I apologize. I thought that the primary meaning was empty, but looking up the definition, I was very much in the wrong. So, again, I apologize. 
 
[quote]I will concede they are conditionals.  I don't really know what the word vacuous would mean in this context. [/quote]

Empty, as in, they add no value (and , in fact, are less valuable) compared to a system of inference that is "perform action dictated by random number generator", where the random number generator pops out a pre-set sentence every minute. 

[quote]I don't need to hold things to be true in order to make decisions as if they are true. [/quote]

No. What you need to do is to concede that "truth" is irrelevant, and that some workable standard of inference based on probabilites and incomplete evidence has to determine what is likely true - or at the very least the most accurate description of reality to meaningfully interact with it - based on criteria that are external to your system of inference.

Which is what all people do, and what I do. 

[quote]I don't know what that means. [/quote]

That any decision you make has to be based on considerations external to your system of inference.

[quote]This has largely been my point on dialogue all along.  I'm willing to use whatever standard of evidence I need to produce the outcomes I like. [/quote]

But I don't. I don't create a system of inference to get me to a favoured conclusion. The very reason logic is a useful analytical tool is because it lets us avoid bias and manipulate a pre-determined set of information clearly.
○ ○ ○
WHAT THIS TASK INVOLVES —
Write out the forum post on systems of inference above in full, word for word, before the rows.

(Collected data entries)
○ ○ ○
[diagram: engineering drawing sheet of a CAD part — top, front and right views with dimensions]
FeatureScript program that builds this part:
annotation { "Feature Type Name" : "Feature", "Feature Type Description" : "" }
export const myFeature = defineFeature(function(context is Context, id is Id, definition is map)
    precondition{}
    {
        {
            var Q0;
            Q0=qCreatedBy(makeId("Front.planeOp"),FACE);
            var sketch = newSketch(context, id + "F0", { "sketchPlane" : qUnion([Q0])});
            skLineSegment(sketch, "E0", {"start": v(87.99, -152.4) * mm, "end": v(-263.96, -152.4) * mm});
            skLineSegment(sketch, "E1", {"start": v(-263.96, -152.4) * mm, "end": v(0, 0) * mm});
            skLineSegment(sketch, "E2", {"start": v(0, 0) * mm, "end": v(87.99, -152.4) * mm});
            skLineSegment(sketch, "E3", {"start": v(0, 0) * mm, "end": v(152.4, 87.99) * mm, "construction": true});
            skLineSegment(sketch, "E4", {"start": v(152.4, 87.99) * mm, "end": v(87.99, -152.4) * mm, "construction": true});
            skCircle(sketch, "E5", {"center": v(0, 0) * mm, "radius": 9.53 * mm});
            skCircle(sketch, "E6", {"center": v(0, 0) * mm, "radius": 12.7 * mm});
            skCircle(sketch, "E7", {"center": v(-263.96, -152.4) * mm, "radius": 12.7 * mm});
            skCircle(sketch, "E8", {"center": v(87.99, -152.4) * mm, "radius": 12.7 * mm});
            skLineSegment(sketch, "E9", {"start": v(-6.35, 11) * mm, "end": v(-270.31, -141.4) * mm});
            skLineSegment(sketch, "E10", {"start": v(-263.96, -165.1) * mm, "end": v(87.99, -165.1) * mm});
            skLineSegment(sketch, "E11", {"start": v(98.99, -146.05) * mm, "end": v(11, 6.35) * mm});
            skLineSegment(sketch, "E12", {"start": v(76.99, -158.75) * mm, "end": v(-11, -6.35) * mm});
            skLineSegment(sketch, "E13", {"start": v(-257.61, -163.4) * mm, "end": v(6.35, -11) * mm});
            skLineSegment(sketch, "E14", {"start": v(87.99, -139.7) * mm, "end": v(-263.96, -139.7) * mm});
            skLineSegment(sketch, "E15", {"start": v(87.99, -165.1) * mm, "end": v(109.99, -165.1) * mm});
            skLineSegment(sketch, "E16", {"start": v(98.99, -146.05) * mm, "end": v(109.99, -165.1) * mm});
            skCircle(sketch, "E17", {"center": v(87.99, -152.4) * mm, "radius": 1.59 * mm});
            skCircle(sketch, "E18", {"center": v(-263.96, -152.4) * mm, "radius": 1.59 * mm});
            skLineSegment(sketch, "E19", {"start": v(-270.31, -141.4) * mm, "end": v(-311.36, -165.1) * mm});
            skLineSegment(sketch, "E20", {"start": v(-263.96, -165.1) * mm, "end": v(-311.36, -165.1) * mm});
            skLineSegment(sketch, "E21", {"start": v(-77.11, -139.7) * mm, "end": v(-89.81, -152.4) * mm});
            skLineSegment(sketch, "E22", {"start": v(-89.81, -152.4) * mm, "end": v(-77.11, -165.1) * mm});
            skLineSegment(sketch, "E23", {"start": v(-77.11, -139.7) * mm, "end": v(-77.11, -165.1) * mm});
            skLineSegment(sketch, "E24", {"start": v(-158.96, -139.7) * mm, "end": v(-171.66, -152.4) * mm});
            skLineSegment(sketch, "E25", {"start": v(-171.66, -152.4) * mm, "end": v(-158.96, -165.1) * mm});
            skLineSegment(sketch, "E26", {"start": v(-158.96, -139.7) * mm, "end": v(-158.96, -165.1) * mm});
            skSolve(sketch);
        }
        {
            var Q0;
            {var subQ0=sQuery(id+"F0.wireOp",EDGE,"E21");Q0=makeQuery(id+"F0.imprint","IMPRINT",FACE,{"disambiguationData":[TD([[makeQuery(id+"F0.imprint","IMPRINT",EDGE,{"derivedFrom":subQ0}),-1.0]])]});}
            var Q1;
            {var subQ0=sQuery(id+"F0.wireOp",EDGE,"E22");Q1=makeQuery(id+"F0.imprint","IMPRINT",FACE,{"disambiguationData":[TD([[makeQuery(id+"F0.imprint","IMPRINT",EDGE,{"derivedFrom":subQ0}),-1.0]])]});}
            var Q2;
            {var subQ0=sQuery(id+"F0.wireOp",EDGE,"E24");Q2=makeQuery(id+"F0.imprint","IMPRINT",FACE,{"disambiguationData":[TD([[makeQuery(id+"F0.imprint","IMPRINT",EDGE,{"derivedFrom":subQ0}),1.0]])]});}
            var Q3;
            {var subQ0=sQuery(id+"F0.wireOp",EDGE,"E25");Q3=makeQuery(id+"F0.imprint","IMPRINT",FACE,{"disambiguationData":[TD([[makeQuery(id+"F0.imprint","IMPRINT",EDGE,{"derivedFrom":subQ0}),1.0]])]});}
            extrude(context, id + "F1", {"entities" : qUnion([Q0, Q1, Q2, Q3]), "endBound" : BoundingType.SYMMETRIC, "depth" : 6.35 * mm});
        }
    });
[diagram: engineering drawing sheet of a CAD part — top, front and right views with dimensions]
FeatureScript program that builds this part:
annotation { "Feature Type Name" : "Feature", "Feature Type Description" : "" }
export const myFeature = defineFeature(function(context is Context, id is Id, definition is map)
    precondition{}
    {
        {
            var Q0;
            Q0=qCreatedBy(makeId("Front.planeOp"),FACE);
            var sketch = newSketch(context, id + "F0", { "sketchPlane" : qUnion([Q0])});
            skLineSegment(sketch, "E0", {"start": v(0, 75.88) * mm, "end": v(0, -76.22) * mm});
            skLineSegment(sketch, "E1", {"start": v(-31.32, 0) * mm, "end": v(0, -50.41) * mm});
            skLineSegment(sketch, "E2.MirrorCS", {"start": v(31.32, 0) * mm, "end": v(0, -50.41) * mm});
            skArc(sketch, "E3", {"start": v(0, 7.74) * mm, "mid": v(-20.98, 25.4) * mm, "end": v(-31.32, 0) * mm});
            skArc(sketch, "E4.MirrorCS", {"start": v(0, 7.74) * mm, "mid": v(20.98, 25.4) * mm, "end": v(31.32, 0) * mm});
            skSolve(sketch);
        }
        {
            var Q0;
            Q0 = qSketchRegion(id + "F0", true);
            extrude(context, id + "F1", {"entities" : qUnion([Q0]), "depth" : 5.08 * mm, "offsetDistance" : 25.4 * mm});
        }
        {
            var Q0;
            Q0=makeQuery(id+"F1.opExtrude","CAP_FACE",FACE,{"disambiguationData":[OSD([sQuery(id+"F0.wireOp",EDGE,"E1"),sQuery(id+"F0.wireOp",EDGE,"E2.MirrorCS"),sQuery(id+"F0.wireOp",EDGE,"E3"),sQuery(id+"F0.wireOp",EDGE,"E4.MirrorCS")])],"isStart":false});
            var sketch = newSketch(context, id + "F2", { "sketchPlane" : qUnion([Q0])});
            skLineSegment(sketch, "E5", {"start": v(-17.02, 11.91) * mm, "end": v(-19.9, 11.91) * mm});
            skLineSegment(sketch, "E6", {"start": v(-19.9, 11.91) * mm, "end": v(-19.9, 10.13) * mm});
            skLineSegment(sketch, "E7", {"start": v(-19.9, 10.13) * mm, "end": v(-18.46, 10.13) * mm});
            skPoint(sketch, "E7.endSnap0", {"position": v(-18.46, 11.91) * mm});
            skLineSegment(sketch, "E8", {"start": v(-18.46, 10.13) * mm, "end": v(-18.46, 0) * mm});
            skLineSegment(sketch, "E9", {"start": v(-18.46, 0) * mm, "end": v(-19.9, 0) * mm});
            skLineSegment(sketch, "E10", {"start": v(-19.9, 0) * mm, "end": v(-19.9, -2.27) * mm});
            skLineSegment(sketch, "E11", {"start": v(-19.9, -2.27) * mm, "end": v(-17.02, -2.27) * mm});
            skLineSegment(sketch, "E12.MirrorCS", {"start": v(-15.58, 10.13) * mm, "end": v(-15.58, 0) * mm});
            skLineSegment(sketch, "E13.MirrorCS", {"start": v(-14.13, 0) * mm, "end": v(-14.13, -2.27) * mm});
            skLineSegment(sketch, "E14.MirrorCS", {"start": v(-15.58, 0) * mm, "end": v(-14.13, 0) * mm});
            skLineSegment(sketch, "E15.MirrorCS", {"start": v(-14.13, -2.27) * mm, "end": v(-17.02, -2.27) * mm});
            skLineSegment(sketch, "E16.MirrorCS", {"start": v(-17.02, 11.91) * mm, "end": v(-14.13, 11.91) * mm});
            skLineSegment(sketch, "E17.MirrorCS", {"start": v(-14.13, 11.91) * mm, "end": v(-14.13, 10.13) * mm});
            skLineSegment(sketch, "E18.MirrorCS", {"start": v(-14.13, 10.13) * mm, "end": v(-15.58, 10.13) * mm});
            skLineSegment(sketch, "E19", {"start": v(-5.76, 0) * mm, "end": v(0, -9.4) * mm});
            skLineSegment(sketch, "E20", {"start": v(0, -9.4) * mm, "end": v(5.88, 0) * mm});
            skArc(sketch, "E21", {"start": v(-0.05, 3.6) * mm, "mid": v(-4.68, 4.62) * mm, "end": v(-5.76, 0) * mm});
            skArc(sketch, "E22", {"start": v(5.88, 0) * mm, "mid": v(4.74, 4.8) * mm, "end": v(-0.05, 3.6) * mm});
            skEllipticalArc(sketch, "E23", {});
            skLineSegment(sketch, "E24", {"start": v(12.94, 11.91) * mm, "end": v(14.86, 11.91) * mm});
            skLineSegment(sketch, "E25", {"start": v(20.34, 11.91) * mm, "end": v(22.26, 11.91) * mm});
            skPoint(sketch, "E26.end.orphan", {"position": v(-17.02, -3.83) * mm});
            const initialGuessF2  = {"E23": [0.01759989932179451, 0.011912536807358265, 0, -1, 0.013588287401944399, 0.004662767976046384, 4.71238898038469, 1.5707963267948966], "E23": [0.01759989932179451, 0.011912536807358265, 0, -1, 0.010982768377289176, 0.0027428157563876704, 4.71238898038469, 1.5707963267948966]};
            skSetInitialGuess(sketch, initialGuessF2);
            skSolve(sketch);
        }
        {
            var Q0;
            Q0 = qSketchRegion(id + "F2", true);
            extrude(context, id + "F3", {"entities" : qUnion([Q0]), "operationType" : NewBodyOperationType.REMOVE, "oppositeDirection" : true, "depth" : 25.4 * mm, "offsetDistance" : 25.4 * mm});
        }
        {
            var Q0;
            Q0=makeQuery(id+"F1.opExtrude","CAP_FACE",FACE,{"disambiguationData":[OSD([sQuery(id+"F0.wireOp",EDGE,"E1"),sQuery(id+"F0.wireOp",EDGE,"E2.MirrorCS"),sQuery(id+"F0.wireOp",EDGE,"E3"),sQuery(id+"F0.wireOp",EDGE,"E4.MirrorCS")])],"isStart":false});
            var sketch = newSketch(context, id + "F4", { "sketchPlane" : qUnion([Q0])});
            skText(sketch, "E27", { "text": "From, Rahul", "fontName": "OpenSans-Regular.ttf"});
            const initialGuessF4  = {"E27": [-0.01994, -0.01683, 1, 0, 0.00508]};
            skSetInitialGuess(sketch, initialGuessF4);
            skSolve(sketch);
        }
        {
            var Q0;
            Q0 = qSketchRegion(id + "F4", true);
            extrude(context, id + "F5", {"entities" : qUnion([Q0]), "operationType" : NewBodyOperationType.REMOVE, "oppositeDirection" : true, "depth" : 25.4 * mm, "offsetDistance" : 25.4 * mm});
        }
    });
○ ○ ○
TASK OUTPUT —
I apologize. I thought that the primary meaning was empty, but looking up the definition, I was very much in the wrong. So, again, I apologize. 
 
[quote]I will concede they are conditionals.  I don't really know what the word vacuous would mean in this context. [/quote]

Empty, as in, they add no value (and , in fact, are less valuable) compared to a system of inference that is "perform action dictated by random number generator", where the random number generator pops out a pre-set sentence every minute. 

[quote]I don't need to hold things to be true in order to make decisions as if they are true. [/quote]

No. What you need to do is to concede that "truth" is irrelevant, and that some workable standard of inference based on probabilites and incomplete evidence has to determine what is likely true - or at the very least the most accurate description of reality to meaningfully interact with it - based on criteria that are external to your system of inference.

Which is what all people do, and what I do. 

[quote]I don't know what that means. [/quote]

That any decision you make has to be based on considerations external to your system of inference.

[quote]This has largely been my point on dialogue all along.  I'm willing to use whatever standard of evidence I need to produce the outcomes I like. [/quote]

But I don't. I don't create a system of inference to get me to a favoured conclusion. The very reason logic is a useful analytical tool is because it lets us avoid bias and manipulate a pre-determined set of information clearly.